Required action:
Please output the section of the listing below that opens with the line containing "tärkeydestä" and closes with the line containing "yhteyteen ovat järjeste", exactly and with nothing else.

The data:
§ §

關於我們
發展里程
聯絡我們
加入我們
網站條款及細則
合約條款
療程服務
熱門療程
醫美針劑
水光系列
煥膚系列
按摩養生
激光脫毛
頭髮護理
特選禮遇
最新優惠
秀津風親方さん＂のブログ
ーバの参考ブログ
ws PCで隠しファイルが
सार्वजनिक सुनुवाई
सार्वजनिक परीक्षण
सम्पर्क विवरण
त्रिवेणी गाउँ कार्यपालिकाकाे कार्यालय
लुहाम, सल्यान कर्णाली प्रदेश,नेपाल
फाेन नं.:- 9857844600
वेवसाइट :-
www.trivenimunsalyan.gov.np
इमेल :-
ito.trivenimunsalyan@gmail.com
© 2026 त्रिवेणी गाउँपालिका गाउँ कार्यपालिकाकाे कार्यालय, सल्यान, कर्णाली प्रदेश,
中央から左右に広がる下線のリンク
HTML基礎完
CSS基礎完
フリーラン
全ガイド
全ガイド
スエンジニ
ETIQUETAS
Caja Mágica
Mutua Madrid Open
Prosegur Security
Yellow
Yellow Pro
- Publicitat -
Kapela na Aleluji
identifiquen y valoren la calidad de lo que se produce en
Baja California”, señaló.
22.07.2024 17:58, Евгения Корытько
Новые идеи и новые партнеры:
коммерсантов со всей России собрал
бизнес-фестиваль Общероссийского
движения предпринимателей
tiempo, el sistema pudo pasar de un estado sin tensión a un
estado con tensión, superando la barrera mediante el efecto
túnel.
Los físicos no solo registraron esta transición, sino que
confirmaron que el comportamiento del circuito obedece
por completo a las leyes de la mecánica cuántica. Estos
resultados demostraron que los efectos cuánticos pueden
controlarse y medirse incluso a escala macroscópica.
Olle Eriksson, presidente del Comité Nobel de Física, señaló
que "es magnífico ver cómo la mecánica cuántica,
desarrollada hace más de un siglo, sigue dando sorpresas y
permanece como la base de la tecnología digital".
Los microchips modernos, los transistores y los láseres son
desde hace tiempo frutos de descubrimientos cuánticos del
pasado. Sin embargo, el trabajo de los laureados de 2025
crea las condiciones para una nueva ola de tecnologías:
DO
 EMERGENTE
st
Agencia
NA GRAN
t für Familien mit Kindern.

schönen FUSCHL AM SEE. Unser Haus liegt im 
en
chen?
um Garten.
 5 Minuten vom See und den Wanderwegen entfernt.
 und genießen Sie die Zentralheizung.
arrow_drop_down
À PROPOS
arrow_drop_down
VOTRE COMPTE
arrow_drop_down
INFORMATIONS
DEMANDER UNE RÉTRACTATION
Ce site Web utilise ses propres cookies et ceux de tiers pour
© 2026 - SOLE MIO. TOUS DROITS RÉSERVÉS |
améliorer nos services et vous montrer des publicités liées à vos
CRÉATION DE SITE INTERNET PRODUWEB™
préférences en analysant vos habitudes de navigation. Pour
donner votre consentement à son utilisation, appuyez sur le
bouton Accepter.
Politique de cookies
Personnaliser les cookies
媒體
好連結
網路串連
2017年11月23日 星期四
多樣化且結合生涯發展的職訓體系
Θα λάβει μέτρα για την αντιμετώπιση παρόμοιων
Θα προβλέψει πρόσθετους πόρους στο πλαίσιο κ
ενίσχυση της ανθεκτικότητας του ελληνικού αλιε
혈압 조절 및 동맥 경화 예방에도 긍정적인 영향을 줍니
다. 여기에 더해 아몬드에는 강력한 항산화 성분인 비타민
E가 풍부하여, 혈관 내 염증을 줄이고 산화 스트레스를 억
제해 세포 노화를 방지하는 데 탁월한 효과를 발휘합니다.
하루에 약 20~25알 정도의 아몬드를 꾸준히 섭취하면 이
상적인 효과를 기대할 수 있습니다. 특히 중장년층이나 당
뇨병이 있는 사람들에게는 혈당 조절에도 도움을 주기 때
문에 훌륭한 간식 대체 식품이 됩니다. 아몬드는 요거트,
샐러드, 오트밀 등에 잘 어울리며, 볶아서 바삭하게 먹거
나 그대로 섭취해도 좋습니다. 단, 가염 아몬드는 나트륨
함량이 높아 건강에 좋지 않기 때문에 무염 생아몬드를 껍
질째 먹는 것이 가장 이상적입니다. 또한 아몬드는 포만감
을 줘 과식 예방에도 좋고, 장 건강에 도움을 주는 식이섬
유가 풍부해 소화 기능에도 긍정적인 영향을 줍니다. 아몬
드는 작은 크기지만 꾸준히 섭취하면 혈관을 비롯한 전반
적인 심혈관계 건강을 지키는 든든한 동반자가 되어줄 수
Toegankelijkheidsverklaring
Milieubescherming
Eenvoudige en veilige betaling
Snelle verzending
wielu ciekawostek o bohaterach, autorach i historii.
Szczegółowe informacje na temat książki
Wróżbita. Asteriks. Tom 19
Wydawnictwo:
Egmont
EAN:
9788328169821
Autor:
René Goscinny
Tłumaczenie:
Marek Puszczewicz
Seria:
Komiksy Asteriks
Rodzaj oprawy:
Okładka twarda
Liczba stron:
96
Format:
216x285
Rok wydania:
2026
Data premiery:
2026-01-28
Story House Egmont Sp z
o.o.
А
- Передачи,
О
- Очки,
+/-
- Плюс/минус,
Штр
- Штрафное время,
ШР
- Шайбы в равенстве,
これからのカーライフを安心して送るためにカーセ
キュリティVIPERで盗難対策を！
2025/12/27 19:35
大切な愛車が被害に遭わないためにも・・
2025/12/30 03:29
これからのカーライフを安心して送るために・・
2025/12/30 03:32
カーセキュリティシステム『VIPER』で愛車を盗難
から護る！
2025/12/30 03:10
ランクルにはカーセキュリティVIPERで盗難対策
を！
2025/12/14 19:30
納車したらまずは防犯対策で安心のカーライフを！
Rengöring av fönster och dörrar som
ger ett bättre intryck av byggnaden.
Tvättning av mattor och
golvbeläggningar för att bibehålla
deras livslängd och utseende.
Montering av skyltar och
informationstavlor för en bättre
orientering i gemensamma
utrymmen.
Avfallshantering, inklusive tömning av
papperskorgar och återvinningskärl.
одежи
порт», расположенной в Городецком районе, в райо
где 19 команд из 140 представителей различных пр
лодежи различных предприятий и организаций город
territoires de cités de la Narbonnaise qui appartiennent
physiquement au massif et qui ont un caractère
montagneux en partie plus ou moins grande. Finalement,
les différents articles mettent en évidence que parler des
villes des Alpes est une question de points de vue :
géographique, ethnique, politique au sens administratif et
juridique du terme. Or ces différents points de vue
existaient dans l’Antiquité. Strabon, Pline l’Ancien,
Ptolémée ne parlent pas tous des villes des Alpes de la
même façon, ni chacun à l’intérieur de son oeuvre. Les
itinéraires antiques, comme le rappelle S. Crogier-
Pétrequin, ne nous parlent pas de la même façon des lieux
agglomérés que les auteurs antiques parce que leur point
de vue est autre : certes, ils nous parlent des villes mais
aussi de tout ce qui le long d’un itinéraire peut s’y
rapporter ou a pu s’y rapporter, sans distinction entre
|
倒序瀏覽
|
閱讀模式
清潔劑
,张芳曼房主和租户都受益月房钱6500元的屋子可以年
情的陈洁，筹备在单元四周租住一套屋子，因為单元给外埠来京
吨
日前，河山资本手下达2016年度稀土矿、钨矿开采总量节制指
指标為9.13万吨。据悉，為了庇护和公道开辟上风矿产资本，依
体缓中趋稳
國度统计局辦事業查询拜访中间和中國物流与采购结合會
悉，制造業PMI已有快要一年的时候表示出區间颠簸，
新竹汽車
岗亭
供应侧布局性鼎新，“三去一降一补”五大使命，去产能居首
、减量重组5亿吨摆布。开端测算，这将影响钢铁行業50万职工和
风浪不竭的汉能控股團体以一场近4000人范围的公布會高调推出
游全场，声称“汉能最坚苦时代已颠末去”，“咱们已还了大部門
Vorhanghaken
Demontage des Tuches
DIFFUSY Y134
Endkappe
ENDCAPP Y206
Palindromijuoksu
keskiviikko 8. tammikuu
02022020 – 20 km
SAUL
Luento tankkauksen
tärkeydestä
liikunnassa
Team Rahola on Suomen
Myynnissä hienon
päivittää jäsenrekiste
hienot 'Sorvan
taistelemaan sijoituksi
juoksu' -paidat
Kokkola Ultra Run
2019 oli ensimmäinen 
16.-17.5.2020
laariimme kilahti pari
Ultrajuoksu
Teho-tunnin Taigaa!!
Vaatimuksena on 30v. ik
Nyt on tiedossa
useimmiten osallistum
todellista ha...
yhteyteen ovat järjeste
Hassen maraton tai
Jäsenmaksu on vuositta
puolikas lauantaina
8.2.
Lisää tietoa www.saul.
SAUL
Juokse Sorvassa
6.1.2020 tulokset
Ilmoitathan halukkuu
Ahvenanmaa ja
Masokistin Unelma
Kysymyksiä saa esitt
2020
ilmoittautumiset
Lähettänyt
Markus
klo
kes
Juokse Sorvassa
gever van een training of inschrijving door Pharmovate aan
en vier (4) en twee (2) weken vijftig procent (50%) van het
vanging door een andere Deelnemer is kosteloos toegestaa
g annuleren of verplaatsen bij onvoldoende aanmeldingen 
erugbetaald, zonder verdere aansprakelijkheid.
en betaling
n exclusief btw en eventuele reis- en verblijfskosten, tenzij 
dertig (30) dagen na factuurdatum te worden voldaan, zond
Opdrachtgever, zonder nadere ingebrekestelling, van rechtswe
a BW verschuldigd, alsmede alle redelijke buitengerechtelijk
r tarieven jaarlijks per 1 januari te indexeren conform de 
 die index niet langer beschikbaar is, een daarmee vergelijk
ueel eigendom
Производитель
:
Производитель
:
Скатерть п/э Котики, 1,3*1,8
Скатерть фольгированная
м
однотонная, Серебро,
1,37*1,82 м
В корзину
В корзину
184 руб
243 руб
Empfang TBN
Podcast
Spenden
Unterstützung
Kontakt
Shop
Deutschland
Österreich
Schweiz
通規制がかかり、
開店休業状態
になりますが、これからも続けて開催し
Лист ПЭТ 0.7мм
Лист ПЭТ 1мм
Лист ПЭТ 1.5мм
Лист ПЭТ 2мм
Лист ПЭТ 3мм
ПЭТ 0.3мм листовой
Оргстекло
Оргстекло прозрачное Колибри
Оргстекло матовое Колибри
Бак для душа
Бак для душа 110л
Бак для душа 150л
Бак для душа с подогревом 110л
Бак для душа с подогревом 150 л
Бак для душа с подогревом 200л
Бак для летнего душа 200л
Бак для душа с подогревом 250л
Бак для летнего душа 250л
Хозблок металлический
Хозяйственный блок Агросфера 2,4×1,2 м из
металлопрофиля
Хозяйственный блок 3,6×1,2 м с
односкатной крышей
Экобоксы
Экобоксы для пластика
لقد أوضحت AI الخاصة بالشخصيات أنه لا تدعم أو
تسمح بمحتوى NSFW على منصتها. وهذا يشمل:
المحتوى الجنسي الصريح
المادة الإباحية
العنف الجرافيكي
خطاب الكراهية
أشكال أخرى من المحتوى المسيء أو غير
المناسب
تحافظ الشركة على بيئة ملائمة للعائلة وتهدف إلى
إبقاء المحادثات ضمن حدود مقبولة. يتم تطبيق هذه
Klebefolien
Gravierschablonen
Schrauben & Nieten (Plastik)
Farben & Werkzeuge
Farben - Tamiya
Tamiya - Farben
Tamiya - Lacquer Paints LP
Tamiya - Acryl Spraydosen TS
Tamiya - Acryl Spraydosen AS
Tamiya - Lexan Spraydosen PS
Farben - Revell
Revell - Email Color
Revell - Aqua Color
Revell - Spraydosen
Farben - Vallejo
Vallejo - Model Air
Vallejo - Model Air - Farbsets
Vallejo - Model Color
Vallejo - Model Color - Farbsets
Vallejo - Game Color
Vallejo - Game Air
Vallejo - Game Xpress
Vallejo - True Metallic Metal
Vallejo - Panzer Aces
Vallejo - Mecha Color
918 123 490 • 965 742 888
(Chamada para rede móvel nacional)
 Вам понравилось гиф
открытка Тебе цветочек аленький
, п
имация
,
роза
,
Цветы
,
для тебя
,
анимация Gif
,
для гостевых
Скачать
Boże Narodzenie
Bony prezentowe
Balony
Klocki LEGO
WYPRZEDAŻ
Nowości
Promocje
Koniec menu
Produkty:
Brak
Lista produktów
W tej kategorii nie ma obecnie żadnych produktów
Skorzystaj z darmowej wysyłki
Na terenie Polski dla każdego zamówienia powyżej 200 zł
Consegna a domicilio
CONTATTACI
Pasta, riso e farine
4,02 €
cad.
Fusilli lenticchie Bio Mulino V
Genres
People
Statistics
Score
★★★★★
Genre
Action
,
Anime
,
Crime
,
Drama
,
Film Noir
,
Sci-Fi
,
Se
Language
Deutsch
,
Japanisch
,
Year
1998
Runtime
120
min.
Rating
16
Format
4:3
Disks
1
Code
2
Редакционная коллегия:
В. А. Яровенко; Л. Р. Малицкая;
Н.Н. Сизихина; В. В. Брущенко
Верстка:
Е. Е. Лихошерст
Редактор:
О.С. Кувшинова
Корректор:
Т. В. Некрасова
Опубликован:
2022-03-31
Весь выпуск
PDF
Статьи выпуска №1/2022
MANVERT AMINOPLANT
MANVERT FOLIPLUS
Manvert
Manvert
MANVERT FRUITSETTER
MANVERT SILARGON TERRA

§ §

Task response:
tärkeydestä
liikunnassa
Team Rahola on Suomen
Myynnissä hienon
päivittää jäsenrekiste
hienot 'Sorvan
taistelemaan sijoituksi
juoksu' -paidat
Kokkola Ultra Run
2019 oli ensimmäinen 
16.-17.5.2020
laariimme kilahti pari
Ultrajuoksu
Teho-tunnin Taigaa!!
Vaatimuksena on 30v. ik
Nyt on tiedossa
useimmiten osallistum
todellista ha...
yhteyteen ovat järjeste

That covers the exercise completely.